Why do your emails keep landing in spam?
The short version
When legitimate mail ends up in the spam folder, it is almost never random. Receiving servers such as Gmail, Outlook and corporate filters score every message on three questions: does the sender prove who it is, does the sending IP have a clean reputation, and does the message look like mail people actually want? Fix those three and the problem usually disappears. Below is how to diagnose each one, in order of how often it is the real cause.
1. Email authentication: SPF, DKIM and DMARC
This is the most common cause by far. Since 2024, Gmail and Yahoo require authentication for anyone sending in volume, and unauthenticated mail is quietly demoted or rejected. You need three DNS records on your sending domain.
SPF lists which servers are allowed to send for your domain. DKIM adds a cryptographic signature so the receiver can verify the message was not altered. DMARC ties the two together and tells receivers what to do when a check fails.
Check what you currently publish:
dig +short TXT example.com dig +short TXT default._domainkey.example.com dig +short TXT _dmarc.example.com
Typical healthy records look like this:
SPF: v=spf1 mx include:_spf.yourprovider.com -all DMARC: v=DMARC1; p=quarantine; rua=mailto:dmarc@example.com; adkim=s; aspf=s
Start DMARC with p=none to collect reports, then move to quarantine and finally reject once SPF and DKIM pass reliably. If DKIM returns nothing, the selector name is wrong or your mail server is not signing at all; check the selector your provider uses.
2. Reverse DNS (PTR) and the HELO name
If you run your own mail server, the sending IP must have a valid PTR record that resolves back to a real hostname, and that hostname should match the name the server announces in its HELO/EHLO greeting. A mismatch or a missing PTR is an instant reputation hit.
dig -x 203.0.113.10 +short
The result should be something like mail.example.com, and a forward lookup of that name should return the same IP. PTR records are set by whoever owns the IP block, so if it is blank, ask your hosting provider to add it.
3. IP and domain reputation, and blacklists
A brand new domain or IP has no history, so filters treat it with suspicion. Never send bulk mail from a fresh IP on day one; ramp volume up gradually over a few weeks. Also confirm you are not listed on a blocklist such as Spamhaus. Sending from a residential or dynamic IP address will almost always be blocked, which is why mail should go through a proper server with a static IP and clean rDNS.
Quick reputation checks: send a message to a test tool like mail-tester.com for a scored report, and enrol your domain in Google Postmaster Tools to watch spam rate and authentication over time. Keep your reported spam complaint rate below 0.3 percent.
4. Content and sending habits
- Send over an encrypted connection (STARTTLS/TLS). Plain unencrypted mail is penalised.
- For newsletters and notifications, include a working
List-Unsubscribeheader with one-click support. - Avoid image-only emails, link shorteners, misleading subject lines and ALL-CAPS shouting.
- Make the From address match the sending domain, and warm addresses by removing bounces and inactive recipients.
- Keep a consistent sending domain instead of switching between many.
A fast diagnostic checklist
- Run the three
digcommands above.

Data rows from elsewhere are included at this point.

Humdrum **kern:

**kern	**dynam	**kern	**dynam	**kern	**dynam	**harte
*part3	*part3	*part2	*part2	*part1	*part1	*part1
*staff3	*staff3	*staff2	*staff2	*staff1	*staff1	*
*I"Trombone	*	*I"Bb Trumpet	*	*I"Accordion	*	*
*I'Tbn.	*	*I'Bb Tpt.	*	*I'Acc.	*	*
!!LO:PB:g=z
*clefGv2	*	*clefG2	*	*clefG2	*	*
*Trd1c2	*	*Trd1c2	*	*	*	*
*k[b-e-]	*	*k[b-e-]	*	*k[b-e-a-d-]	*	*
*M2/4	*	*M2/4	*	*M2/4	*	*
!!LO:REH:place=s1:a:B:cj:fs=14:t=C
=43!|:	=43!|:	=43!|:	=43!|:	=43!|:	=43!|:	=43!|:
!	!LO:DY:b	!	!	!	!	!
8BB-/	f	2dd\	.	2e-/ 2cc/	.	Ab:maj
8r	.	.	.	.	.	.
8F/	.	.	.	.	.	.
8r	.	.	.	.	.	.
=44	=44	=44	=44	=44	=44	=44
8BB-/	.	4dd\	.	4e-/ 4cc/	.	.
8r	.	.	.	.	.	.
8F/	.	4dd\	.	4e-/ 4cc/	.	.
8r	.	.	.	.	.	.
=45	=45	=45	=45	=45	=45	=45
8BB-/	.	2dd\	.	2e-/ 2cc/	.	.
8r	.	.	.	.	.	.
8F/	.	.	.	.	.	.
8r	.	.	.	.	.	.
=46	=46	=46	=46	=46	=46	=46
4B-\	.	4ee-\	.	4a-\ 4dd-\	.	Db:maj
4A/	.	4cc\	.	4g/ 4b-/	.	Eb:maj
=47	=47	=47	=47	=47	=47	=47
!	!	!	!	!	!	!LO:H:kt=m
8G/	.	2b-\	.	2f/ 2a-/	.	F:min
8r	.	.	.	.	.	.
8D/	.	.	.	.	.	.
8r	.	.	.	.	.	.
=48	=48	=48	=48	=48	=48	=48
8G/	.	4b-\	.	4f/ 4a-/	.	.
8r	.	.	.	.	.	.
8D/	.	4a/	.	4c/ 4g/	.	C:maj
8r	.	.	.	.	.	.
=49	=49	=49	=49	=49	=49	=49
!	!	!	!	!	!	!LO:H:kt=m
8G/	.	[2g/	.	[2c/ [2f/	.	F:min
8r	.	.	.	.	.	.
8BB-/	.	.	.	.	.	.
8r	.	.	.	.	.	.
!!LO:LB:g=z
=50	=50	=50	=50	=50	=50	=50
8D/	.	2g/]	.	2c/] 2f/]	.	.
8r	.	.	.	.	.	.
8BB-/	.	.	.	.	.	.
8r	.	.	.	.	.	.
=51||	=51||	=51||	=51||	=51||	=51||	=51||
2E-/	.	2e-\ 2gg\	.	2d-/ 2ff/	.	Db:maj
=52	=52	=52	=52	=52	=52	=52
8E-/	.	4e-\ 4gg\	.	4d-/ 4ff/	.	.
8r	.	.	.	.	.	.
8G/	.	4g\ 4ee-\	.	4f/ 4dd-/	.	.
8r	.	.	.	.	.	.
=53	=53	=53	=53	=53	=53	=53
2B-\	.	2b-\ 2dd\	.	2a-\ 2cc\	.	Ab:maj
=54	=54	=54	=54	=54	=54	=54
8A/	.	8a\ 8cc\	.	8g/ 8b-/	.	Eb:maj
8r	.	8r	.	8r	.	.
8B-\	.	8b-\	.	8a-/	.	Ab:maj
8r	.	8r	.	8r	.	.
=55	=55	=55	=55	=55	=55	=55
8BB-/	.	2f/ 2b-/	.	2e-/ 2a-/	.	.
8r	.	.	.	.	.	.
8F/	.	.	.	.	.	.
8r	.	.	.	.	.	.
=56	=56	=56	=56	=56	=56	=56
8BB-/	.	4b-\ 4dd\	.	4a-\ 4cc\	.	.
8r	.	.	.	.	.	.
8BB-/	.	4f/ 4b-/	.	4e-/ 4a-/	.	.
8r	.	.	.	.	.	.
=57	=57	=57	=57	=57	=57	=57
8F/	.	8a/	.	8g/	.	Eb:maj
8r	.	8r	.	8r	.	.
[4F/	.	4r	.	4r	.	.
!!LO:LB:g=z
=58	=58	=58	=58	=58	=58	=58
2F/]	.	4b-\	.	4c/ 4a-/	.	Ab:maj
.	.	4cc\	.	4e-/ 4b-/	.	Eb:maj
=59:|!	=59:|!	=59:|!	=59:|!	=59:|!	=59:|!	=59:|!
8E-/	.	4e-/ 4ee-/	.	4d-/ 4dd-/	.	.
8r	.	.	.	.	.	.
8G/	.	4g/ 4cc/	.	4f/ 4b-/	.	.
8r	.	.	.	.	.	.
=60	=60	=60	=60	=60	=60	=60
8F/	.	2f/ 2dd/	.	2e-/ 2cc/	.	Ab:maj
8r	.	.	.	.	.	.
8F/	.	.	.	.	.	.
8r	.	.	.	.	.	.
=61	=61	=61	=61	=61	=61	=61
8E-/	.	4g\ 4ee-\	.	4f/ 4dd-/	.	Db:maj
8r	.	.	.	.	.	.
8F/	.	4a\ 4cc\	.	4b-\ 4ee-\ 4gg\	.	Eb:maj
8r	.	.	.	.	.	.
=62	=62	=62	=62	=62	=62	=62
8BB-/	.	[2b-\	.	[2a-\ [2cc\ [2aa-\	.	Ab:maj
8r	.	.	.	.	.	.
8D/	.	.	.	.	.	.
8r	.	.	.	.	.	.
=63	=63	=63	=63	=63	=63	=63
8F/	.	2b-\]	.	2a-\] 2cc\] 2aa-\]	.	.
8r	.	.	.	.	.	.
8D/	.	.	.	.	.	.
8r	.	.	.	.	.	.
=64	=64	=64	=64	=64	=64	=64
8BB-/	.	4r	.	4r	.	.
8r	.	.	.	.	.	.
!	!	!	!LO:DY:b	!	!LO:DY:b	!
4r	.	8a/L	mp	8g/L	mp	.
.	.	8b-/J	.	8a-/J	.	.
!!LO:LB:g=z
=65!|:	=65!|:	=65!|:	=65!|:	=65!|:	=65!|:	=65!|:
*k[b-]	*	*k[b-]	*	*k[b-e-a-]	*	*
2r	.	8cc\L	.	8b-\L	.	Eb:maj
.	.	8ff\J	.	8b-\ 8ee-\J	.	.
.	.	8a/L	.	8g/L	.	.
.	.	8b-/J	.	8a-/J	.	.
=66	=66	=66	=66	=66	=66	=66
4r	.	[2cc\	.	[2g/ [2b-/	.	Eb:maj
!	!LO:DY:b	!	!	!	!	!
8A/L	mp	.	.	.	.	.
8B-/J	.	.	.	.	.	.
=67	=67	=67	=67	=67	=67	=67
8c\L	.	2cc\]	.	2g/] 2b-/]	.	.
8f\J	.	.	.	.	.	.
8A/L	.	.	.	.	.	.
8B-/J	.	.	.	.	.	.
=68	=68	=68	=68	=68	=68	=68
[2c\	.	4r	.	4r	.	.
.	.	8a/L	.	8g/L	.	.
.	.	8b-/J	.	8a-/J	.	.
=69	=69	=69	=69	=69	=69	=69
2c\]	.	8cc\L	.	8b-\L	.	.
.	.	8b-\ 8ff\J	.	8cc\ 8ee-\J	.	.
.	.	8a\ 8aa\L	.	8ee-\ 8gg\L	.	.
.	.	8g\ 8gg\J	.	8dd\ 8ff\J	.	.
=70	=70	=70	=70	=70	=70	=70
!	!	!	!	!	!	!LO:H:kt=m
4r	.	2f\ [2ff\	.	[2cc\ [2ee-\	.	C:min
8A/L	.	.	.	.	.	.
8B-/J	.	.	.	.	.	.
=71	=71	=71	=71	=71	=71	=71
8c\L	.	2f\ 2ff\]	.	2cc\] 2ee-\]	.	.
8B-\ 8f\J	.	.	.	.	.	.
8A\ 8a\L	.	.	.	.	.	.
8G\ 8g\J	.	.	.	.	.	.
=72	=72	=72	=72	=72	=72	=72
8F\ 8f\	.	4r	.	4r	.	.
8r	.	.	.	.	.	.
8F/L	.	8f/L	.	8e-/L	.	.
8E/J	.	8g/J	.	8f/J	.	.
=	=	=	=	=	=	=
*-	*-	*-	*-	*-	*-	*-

SPF, DKIM and DMARC must all be present and pass. - Check PTR with
dig -xand confirm HELO matches. - Send one message to mail-tester.com and fix whatever scores below 10.
- Verify the IP is not on a blocklist.
- Confirm TLS is active and the unsubscribe header exists for bulk mail.
Takeaway
Ninety percent of spam-folder problems are authentication and reputation, not content. Publish correct SPF, DKIM and DMARC records, give the sending IP a matching PTR and a clean history, send over TLS, and monitor your spam rate. Get those right and your mail lands in the inbox where it belongs.